Start your answer with the line containing "white chair [128,259,313,525]" and end it with the last line of the records below, retyping every line between exactly and adding nothing.

INFORMATION GIVEN:
::::
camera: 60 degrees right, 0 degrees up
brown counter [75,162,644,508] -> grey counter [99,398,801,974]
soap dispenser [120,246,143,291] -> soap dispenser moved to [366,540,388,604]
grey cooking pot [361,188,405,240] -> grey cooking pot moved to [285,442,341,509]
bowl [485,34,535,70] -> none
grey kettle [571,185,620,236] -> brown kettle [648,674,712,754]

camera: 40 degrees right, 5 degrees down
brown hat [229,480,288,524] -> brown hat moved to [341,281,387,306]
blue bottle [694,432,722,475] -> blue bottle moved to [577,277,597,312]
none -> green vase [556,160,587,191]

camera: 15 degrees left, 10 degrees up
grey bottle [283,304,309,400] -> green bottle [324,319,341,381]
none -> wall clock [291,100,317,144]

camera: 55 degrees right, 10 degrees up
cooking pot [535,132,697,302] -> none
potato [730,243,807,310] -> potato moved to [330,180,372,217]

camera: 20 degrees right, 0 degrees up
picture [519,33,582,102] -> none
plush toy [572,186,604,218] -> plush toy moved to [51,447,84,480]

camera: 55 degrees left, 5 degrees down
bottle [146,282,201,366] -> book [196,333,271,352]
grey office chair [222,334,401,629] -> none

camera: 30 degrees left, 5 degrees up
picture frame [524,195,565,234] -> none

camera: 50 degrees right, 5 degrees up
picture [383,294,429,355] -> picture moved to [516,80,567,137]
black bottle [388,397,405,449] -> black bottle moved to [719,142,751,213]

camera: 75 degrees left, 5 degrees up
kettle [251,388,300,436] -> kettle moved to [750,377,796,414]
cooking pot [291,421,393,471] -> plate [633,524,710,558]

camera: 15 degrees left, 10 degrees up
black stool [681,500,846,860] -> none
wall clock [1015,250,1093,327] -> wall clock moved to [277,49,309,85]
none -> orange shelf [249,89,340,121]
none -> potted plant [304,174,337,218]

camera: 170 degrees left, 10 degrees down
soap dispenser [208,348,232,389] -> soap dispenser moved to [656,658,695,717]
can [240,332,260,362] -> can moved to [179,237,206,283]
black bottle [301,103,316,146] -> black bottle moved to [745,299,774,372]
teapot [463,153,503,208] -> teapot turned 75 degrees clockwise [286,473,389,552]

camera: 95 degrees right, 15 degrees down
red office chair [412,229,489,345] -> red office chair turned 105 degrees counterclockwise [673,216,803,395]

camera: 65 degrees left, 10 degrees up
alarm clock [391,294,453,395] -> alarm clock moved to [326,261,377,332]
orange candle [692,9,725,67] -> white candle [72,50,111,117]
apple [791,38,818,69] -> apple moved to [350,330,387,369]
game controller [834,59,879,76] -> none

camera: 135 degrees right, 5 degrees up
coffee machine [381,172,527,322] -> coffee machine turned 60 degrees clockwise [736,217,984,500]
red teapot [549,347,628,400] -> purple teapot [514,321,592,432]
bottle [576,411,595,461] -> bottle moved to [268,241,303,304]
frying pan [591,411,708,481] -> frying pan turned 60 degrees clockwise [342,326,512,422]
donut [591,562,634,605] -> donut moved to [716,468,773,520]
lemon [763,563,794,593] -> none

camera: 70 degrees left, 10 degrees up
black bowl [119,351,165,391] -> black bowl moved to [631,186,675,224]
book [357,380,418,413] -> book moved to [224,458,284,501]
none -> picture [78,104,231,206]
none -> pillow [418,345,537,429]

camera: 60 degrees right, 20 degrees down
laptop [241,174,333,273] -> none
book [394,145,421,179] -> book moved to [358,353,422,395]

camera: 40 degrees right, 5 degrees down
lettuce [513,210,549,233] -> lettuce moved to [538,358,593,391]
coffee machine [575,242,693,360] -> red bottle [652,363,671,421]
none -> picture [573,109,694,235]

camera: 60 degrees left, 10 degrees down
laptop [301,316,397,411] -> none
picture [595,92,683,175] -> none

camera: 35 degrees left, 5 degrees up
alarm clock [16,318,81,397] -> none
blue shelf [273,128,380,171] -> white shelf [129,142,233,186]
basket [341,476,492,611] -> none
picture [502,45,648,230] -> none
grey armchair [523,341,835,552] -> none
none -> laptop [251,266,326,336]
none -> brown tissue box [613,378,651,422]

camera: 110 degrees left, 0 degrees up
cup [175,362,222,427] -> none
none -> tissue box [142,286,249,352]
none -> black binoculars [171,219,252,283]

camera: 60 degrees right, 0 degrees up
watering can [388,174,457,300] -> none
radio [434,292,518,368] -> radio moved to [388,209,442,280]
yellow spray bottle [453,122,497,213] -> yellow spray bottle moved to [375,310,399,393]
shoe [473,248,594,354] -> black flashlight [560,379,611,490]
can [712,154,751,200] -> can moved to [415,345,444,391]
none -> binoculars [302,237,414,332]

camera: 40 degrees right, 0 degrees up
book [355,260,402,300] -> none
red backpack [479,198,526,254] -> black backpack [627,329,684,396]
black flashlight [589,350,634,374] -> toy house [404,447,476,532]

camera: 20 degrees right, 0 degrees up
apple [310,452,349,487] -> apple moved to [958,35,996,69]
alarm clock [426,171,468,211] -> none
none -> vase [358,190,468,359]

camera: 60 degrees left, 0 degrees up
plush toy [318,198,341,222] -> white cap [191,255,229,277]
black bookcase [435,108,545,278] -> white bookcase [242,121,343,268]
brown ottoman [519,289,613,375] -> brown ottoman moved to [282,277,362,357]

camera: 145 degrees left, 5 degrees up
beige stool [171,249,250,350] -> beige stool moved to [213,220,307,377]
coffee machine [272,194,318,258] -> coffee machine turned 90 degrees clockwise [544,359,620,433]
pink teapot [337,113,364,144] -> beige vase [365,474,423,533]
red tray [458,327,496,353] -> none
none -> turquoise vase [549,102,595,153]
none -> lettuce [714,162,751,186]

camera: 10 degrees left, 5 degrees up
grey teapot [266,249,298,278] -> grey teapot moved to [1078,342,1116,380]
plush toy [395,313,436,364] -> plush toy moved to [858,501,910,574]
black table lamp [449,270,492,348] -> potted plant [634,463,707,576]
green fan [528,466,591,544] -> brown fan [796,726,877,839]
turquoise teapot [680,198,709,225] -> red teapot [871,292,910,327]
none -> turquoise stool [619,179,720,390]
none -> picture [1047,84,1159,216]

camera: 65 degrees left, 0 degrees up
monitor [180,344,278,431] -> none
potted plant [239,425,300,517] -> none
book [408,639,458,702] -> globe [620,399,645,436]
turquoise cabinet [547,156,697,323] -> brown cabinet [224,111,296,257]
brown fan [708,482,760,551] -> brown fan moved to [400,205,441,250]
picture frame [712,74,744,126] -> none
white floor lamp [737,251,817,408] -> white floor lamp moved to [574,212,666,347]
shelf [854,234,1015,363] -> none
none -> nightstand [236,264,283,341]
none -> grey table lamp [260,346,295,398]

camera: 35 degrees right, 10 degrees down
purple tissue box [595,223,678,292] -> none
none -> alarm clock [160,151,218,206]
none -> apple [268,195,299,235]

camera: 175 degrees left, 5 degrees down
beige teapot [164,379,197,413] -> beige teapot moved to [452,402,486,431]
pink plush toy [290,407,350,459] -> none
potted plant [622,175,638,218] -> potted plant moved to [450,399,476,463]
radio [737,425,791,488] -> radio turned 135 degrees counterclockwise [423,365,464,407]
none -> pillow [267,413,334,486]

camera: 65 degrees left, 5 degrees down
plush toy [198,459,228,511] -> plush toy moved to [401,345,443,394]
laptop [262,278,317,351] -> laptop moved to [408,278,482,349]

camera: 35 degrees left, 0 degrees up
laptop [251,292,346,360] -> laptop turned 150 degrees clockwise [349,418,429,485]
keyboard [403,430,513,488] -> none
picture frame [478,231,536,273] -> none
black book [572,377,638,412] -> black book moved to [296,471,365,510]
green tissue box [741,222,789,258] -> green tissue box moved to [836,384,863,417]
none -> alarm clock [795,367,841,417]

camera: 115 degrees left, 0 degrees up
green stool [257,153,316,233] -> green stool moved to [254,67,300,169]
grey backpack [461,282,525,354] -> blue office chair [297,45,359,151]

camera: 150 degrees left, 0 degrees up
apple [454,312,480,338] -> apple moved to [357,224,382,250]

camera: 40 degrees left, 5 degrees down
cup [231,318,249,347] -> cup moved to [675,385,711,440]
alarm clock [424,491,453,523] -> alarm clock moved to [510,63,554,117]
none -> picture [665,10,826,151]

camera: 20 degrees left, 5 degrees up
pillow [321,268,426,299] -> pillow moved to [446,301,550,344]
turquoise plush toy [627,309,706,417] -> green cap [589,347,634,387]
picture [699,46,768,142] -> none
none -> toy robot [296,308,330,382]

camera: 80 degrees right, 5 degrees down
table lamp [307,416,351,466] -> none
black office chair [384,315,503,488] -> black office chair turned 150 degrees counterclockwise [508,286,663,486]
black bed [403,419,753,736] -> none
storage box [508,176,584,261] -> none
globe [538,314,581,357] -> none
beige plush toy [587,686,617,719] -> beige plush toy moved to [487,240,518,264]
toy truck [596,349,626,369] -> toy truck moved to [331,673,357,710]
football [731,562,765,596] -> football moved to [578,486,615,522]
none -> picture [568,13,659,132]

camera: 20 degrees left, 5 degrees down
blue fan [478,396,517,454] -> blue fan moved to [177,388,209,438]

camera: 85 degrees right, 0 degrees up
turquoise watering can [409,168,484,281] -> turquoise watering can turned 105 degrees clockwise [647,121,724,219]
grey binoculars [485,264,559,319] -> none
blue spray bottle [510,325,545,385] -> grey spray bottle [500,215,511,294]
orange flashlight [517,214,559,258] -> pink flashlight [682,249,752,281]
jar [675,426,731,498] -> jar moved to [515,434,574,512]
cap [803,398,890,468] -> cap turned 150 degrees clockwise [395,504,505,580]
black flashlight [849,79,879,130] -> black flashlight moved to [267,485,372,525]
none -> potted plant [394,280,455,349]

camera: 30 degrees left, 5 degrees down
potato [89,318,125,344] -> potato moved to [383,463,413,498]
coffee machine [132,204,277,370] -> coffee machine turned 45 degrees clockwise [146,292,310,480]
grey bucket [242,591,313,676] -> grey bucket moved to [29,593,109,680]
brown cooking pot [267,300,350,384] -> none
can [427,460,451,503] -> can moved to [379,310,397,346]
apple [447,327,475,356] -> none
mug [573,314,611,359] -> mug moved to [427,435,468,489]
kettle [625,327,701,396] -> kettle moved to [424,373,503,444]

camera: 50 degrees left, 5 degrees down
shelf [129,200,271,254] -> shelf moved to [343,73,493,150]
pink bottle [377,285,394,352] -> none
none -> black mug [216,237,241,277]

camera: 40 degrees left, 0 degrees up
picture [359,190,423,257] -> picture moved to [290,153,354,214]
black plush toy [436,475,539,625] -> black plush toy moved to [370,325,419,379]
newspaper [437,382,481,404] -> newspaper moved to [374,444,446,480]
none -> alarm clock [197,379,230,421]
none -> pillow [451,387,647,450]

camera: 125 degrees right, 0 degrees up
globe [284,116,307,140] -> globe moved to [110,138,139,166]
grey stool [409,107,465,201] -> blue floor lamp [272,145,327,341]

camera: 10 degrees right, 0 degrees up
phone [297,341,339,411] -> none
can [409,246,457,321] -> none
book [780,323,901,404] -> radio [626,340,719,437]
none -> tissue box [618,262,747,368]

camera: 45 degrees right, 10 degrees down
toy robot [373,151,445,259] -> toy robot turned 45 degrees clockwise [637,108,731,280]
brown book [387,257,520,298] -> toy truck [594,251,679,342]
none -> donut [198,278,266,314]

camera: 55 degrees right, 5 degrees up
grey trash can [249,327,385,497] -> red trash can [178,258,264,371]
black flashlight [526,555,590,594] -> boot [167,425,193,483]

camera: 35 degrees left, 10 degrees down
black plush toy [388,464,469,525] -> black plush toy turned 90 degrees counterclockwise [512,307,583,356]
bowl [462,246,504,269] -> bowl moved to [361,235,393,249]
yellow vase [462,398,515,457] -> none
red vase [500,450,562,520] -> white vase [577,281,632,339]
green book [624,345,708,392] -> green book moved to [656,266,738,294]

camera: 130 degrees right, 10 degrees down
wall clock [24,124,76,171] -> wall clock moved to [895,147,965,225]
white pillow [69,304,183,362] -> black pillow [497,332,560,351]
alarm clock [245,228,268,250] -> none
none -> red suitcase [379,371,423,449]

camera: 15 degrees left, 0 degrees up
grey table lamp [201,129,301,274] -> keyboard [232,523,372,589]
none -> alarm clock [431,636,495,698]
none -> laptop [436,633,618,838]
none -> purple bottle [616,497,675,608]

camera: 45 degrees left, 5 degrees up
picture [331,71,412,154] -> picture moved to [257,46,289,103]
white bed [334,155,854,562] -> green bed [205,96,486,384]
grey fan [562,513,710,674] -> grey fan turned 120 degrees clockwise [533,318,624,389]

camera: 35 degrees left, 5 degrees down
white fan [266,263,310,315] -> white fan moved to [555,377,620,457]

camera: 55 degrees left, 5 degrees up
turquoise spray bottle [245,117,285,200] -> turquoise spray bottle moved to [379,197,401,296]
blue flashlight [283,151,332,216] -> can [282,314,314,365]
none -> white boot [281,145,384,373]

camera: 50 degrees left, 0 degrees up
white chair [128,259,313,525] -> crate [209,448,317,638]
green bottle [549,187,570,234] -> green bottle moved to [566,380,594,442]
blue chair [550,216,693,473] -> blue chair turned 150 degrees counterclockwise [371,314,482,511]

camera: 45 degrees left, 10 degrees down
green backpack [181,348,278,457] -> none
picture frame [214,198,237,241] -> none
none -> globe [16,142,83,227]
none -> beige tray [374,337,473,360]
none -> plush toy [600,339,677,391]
::::
EXPECTED OUTPUT:
white chair [128,259,313,525] -> crate [209,448,317,638]
green bottle [549,187,570,234] -> green bottle moved to [566,380,594,442]
blue chair [550,216,693,473] -> blue chair turned 150 degrees counterclockwise [371,314,482,511]

camera: 45 degrees left, 10 degrees down
green backpack [181,348,278,457] -> none
picture frame [214,198,237,241] -> none
none -> globe [16,142,83,227]
none -> beige tray [374,337,473,360]
none -> plush toy [600,339,677,391]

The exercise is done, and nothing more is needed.